– Отличная работа, Этна. Приберись за собой и приходите есть. Не думаю, что он еще готов отправляться обратно, – раздав указание, Калисто покинула комнату, ничуть не смутившись того, что так грубо говорила о незнакомце в его присутствии. А вот Этну такие слова немного смутили.
Собрав ступку и прочие вещи, используемые для лечения, целительница отошла к столу с тазом, где принялась мыть испачканные предметы. Она не смотрела на воителя, только слышала его успокоившееся дыхание и думала о том, что это первый незнакомец, который не отшатнулся от нее, увидев шрамы. Было неясно, о чем думал незваный гость, который продолжал хранить излюбленное молчание, привычными движениями натягивая на сильное тело одежду.

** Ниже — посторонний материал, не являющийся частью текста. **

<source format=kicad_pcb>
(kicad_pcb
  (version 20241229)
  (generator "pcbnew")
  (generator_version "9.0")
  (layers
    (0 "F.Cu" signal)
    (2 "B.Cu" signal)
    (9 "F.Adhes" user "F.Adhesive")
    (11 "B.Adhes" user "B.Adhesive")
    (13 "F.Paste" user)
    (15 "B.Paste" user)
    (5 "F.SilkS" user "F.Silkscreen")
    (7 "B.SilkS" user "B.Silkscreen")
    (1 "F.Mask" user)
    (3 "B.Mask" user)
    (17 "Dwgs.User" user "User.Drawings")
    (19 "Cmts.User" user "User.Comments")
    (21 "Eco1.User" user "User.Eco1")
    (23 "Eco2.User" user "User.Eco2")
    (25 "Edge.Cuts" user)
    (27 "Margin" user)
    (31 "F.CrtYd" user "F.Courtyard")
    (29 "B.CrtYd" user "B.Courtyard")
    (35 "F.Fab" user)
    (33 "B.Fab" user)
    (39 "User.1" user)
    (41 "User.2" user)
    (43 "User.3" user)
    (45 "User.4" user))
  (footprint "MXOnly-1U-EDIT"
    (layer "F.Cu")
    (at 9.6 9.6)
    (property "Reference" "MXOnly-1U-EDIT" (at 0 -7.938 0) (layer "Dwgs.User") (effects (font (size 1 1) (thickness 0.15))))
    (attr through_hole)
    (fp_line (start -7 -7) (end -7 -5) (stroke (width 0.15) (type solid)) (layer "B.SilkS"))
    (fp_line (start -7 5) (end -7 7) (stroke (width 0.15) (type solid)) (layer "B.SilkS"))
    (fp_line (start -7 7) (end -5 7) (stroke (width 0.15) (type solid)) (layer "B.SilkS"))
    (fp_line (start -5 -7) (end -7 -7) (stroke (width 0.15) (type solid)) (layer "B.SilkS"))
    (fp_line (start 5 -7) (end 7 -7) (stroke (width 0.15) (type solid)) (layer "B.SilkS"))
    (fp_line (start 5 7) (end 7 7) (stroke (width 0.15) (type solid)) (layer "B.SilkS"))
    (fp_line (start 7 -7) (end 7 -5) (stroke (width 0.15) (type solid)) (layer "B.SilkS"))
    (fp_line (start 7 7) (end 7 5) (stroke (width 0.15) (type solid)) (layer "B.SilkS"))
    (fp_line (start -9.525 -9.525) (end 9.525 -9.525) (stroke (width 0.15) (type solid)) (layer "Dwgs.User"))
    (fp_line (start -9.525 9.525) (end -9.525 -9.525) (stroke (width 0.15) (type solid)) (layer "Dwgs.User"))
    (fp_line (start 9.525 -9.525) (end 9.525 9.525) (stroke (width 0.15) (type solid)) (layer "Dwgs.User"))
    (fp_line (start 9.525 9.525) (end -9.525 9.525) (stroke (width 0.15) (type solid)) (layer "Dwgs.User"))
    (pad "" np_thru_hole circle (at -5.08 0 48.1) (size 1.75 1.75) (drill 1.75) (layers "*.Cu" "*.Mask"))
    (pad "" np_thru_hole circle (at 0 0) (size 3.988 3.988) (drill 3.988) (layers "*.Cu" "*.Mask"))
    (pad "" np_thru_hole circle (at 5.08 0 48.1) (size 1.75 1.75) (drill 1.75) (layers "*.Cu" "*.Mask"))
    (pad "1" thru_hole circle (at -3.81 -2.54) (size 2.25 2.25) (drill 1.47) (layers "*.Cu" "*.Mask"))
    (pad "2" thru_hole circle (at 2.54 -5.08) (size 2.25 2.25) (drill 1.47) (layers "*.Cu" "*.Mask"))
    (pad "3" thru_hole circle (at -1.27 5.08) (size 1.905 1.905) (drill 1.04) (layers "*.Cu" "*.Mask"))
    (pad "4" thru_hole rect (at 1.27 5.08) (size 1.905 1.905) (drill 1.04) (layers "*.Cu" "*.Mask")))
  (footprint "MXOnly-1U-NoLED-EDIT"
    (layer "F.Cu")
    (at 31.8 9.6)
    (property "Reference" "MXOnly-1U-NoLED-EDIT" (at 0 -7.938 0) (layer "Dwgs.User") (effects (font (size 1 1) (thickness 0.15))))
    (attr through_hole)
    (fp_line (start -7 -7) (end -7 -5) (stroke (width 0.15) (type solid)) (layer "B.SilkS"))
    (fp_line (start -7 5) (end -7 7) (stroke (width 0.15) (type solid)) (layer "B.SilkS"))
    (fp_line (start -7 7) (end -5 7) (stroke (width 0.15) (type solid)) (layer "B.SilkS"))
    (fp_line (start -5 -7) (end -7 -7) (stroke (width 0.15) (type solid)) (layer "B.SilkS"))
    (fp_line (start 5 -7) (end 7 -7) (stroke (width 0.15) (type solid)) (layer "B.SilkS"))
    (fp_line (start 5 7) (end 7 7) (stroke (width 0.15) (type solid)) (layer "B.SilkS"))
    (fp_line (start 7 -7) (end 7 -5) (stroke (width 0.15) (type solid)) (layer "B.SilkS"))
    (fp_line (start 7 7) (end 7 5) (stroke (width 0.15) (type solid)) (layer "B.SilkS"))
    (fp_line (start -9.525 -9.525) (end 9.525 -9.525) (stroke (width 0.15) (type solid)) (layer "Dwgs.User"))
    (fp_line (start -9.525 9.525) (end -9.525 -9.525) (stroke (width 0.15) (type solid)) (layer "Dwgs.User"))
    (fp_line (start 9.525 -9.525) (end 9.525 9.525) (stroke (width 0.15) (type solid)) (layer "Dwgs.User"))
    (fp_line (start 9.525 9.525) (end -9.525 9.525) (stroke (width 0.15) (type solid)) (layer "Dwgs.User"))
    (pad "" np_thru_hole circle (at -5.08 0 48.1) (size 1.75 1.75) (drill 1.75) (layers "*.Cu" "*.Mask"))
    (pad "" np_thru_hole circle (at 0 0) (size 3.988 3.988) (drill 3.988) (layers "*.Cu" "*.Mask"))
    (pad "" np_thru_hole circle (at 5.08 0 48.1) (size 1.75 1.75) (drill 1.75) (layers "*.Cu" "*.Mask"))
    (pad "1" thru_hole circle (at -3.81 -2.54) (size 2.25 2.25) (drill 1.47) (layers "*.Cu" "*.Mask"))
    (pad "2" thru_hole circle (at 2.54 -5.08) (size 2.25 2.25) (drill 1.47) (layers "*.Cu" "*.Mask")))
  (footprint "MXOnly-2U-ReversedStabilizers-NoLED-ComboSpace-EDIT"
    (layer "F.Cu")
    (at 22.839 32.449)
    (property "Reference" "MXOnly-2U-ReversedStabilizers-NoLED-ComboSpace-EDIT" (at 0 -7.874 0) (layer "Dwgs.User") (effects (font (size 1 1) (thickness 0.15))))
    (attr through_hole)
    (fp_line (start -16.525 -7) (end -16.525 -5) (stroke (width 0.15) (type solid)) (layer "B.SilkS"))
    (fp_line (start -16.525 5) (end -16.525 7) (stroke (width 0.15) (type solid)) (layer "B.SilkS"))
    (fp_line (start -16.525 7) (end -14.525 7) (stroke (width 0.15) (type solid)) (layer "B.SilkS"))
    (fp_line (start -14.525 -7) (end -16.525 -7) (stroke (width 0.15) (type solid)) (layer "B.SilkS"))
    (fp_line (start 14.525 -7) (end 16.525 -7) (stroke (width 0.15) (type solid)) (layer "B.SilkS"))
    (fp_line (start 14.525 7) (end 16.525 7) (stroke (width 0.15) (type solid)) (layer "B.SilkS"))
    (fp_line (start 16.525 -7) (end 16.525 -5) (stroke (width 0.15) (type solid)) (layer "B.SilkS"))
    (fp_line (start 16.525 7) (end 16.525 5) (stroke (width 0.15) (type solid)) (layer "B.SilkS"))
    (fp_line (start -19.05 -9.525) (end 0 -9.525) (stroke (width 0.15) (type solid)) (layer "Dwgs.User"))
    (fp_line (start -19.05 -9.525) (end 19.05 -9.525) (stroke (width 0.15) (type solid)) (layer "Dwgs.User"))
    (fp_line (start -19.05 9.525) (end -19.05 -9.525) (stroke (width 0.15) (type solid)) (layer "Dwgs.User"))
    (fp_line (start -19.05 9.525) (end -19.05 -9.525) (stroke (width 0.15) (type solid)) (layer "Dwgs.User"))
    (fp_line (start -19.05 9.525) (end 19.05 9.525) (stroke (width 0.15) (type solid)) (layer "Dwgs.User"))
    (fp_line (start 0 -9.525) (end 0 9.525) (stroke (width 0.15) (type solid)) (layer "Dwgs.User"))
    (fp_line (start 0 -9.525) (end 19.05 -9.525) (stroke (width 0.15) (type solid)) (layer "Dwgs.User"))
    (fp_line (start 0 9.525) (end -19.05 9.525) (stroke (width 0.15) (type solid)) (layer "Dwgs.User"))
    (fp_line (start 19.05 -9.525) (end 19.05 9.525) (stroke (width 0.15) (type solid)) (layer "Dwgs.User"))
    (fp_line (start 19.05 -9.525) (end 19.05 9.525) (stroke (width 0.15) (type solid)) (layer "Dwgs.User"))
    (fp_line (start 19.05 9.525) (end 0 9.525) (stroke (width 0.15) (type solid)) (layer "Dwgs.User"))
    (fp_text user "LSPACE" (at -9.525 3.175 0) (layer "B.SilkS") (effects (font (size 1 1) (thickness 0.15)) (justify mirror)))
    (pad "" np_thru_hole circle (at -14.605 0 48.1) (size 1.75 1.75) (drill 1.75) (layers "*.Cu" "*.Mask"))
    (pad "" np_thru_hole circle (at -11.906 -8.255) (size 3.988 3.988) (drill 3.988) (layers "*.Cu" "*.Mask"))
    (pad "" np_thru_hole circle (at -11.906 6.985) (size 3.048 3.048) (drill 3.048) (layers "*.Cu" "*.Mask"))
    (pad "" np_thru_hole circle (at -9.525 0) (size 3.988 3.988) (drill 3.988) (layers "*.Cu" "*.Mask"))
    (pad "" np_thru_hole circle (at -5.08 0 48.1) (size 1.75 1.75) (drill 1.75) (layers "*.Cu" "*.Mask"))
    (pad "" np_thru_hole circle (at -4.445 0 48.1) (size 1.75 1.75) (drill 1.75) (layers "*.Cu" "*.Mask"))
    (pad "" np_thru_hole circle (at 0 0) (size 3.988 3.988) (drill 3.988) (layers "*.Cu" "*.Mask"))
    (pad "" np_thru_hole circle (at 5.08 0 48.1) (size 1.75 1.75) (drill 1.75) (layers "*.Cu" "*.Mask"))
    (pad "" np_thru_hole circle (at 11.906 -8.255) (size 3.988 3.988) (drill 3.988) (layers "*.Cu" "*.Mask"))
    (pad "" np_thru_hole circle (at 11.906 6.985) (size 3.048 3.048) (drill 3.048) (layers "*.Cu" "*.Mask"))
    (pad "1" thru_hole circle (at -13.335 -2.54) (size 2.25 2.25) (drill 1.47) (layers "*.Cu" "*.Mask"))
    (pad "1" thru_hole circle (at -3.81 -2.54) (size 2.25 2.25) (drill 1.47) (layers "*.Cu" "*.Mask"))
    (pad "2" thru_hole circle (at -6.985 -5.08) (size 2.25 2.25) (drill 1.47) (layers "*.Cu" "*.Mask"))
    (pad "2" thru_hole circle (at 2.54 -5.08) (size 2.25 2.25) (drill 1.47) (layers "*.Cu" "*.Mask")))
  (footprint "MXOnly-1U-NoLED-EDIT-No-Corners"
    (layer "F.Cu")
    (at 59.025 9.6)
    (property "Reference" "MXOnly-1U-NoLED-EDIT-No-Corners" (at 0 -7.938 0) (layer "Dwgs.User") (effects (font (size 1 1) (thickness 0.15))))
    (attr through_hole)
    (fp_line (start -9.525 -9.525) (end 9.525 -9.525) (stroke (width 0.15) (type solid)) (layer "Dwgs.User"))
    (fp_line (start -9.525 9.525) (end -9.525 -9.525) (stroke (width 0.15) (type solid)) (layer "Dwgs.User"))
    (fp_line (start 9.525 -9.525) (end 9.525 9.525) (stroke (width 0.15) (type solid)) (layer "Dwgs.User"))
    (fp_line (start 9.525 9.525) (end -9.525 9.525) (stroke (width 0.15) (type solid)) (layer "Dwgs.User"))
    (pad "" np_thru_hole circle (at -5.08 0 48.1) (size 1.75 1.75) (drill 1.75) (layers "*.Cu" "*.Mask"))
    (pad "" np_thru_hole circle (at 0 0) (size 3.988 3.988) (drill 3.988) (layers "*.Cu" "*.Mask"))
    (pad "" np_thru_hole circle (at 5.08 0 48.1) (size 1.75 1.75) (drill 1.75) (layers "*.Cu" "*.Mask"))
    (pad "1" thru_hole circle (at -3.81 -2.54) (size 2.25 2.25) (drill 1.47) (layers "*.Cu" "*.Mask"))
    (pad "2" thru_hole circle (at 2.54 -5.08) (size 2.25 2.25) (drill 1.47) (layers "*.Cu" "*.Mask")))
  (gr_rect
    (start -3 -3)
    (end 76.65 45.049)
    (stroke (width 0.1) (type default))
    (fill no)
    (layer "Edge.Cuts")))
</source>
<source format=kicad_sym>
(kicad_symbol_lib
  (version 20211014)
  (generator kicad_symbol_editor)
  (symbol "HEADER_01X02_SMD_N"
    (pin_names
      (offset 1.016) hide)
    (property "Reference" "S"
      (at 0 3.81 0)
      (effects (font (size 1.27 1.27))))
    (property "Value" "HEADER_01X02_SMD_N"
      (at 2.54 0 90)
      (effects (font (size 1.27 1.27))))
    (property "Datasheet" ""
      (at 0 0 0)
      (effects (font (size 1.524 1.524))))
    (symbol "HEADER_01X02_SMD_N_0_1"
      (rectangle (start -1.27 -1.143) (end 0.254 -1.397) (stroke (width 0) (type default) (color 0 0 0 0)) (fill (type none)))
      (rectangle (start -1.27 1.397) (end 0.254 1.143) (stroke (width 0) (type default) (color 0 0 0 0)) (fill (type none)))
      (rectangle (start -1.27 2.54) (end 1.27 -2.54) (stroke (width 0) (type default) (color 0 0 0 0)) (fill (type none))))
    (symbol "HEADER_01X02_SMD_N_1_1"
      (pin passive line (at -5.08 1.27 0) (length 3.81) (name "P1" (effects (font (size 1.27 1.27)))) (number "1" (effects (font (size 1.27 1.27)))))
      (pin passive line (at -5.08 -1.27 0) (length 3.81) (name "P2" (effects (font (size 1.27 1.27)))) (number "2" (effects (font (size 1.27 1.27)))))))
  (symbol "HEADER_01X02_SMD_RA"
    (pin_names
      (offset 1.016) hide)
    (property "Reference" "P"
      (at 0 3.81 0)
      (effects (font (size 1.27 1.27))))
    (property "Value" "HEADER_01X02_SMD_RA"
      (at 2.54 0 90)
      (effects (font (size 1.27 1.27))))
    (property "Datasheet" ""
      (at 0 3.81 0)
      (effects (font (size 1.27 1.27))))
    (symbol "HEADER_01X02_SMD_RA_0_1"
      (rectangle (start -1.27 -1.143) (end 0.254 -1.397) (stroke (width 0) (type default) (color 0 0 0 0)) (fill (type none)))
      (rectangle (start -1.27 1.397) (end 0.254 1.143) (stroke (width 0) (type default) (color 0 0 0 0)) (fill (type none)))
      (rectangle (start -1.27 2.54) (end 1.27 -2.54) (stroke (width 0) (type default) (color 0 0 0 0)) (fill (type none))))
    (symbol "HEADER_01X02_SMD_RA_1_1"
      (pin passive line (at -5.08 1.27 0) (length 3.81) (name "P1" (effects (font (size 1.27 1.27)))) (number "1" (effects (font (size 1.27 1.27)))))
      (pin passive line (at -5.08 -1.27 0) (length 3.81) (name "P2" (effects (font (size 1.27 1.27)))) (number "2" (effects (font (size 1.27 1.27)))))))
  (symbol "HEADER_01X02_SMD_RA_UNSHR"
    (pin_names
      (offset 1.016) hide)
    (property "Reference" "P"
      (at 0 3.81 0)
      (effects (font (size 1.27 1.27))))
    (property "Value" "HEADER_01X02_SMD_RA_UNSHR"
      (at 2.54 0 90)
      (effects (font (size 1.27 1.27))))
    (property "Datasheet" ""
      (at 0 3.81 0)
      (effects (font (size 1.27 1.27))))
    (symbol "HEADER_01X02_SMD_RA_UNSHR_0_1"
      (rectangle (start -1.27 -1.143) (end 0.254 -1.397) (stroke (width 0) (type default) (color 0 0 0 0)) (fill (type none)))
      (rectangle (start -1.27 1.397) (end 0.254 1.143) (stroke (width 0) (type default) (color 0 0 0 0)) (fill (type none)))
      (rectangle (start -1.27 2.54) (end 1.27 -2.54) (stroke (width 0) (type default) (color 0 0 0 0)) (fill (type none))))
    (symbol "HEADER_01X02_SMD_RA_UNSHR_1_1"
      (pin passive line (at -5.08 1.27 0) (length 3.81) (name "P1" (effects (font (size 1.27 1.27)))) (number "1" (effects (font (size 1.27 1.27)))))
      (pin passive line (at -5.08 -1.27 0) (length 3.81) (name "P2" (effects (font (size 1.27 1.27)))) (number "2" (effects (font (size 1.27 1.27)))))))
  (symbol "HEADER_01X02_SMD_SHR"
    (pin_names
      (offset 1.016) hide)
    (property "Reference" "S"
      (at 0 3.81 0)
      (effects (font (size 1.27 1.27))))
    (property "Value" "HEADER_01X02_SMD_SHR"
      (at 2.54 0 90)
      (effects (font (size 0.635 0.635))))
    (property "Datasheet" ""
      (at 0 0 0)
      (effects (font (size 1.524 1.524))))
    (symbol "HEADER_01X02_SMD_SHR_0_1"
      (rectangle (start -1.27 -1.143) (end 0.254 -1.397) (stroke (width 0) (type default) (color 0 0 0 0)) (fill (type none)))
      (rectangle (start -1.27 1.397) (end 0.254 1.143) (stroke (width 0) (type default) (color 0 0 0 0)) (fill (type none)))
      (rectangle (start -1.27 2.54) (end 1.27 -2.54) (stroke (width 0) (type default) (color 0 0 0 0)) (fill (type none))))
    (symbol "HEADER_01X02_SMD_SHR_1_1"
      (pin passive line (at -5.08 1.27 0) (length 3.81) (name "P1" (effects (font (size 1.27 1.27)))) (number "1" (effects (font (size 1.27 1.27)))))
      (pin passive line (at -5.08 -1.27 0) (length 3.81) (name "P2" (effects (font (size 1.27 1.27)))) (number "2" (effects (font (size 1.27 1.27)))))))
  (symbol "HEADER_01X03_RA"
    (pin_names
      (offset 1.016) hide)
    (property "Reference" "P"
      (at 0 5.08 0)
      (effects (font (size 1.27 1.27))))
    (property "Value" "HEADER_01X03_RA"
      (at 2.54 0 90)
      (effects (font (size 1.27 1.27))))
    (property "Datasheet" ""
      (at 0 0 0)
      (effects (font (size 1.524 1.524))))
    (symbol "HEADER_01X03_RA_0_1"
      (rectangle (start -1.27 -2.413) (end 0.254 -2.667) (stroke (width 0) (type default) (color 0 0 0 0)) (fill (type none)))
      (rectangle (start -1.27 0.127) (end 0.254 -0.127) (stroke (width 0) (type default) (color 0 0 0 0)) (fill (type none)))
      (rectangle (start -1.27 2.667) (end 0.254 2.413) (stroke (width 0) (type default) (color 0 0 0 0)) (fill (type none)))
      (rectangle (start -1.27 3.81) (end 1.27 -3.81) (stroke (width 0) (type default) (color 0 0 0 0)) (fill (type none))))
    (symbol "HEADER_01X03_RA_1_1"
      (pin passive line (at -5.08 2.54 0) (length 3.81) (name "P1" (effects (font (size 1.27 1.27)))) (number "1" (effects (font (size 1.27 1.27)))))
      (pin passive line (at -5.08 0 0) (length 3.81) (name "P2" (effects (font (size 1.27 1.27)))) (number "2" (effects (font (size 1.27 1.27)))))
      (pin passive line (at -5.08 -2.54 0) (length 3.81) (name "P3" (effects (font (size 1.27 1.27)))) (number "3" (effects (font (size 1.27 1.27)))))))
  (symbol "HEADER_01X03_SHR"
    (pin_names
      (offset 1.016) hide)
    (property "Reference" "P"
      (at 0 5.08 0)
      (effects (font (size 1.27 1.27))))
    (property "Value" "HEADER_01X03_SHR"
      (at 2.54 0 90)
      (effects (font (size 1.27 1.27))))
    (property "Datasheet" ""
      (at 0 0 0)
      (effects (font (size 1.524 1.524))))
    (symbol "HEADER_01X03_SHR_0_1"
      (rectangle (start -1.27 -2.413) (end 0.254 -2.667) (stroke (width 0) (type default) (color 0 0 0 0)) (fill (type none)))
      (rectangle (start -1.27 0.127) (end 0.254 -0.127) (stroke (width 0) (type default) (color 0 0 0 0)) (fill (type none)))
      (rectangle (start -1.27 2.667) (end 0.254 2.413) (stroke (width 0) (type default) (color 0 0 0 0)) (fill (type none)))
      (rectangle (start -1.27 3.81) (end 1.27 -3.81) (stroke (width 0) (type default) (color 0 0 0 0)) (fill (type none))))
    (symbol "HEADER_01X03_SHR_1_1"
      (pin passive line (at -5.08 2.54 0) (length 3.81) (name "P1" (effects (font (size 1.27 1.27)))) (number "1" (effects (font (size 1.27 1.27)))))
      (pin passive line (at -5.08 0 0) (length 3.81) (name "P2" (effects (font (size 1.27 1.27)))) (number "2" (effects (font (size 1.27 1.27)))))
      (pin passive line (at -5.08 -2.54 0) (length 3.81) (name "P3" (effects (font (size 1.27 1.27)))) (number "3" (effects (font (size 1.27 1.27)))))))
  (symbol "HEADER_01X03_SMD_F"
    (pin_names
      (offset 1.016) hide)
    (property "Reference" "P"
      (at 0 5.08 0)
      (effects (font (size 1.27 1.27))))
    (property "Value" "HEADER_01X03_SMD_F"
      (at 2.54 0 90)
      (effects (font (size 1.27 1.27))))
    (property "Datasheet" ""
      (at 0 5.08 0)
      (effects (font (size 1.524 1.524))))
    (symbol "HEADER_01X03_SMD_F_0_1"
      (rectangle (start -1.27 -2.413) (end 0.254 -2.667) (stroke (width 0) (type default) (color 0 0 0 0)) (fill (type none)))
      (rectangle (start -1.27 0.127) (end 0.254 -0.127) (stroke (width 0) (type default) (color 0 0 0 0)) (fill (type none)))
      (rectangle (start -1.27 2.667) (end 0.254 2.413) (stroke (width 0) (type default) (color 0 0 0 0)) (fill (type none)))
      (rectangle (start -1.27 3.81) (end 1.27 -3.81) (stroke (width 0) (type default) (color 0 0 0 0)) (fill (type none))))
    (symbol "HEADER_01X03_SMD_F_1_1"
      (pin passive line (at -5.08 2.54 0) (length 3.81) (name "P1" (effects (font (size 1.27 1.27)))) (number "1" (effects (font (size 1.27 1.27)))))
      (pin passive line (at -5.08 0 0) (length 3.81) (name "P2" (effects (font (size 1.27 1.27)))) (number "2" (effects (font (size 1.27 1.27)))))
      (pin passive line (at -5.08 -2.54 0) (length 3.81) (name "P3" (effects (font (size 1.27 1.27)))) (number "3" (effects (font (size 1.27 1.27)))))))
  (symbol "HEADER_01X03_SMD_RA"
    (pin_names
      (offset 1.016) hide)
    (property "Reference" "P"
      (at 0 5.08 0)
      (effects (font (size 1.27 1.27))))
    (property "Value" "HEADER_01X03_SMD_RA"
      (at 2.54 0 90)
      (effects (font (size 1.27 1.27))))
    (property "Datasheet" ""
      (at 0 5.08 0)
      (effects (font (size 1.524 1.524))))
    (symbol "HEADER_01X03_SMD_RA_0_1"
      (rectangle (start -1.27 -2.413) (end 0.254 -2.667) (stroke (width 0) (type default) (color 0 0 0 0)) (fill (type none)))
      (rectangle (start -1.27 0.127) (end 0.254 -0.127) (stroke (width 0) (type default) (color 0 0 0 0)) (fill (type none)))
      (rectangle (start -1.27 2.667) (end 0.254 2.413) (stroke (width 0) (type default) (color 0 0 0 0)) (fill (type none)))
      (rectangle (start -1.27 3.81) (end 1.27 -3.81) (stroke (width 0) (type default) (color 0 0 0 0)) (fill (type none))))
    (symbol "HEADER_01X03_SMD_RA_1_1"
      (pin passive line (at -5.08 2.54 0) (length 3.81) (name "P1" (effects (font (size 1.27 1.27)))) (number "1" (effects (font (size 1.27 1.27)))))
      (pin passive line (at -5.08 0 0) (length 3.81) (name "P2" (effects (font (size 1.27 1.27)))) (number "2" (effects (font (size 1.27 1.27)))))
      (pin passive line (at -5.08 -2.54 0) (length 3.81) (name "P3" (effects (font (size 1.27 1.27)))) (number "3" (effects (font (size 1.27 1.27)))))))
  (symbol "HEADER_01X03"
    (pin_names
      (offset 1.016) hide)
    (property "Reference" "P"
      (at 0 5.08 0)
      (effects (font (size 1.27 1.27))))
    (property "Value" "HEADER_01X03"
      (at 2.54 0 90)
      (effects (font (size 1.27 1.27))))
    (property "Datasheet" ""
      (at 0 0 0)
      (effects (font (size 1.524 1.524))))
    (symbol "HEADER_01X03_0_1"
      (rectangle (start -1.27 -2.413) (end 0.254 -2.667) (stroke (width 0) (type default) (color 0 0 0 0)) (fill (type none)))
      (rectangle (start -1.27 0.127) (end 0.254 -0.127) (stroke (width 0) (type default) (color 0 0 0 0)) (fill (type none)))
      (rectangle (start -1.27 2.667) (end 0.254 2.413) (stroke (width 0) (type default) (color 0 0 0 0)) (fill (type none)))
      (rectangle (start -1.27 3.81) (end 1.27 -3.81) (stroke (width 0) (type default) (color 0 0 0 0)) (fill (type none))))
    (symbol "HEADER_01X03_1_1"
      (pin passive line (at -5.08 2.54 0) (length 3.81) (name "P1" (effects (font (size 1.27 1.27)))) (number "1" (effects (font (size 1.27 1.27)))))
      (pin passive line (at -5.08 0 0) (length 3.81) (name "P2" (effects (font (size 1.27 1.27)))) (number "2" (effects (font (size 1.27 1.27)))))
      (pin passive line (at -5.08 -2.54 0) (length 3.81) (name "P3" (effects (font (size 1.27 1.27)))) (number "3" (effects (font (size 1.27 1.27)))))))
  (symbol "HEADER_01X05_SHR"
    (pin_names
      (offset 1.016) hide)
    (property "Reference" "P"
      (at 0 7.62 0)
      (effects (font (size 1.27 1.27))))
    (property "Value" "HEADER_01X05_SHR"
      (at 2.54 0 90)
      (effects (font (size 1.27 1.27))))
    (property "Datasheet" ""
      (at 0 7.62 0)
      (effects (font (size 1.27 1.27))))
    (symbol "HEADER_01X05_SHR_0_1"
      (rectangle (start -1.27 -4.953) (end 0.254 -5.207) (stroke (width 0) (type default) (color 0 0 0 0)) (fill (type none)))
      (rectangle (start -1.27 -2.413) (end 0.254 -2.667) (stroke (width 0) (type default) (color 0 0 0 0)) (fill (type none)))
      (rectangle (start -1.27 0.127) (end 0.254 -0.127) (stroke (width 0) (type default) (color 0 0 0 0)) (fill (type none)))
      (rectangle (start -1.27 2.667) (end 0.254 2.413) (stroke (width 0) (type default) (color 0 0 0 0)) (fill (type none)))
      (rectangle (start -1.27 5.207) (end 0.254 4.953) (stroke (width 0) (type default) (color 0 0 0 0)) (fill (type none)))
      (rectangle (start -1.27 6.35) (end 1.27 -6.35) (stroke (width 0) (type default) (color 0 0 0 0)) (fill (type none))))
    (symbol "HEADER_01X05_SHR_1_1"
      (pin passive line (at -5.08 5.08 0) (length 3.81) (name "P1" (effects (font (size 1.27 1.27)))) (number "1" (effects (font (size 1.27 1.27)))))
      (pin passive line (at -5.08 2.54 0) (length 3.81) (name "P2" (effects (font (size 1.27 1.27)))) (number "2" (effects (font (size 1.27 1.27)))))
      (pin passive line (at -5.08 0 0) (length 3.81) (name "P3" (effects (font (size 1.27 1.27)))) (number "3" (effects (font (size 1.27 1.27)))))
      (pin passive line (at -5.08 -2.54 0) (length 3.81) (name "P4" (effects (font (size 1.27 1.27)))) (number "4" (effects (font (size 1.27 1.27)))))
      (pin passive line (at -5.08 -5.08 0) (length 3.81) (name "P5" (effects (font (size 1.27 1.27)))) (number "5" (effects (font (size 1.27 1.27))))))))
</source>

– Как тебя зовут? – негромко поинтересовалась она, на миг повернувшись к юноше, прежде чем вернуться к мытью пестика. Целители, обычно, не спрашивали имен тех, кого лечили, но сейчас в комнате было слишком тихо и слишком неловко. Хотелось прервать эту тишину хотя бы таким банальным вопросом.
– Андерс, – отозвался тот, в этот момент взглянув на свою собеседницу, кажется, не слишком заинтересованный в беседе. По крайней мере, в ее имени так точно. Больше всего сейчас его интересовало надевание нагрудного доспеха. На втором месте по интересам были грязные волосы.
– Почему ты не обратился за помощью к вашему целителю? – закончив с посудой и оставив ее около таза, Этна повернулась лицом к собеседнику, вытерев руки о полотенце, которое лежало рядом с ее оставленными перчатками. Восток был второй стороной после Юга, где жили не только коренное население, но и другие люди, целители. А учитывая деятельность воителей помощь лесного народа там была очень кстати.
– Он занят постоянно. Мой наставник сказал, так будет быстрее, —глаза цвета миндаля задержались на чужом лице и на какое-то мгновение целительница подумала, что перед ней нормальный человек, способный испытывать чувства. Но спустя секунду он вернулся к надеванию плаща, разрушая это впечатление. – У тебя красивые шрамы.
Этна не знала, что поразило ее больше: внезапная разговорчивость Андерса или то, что ее уродство назвали красотой. Смутившись и не зная, что делать, она отвернулась, хватая мокрую посуду и начиная вытирать ее полотенцем, украдкой глядя на собственные обнаженные кисти, покрытые вереницей шрамов. Первый комплимент за всю ее жизнь. Неужели ему и правда нравятся эти следы?.. Или это пустые слова вместо благодарности?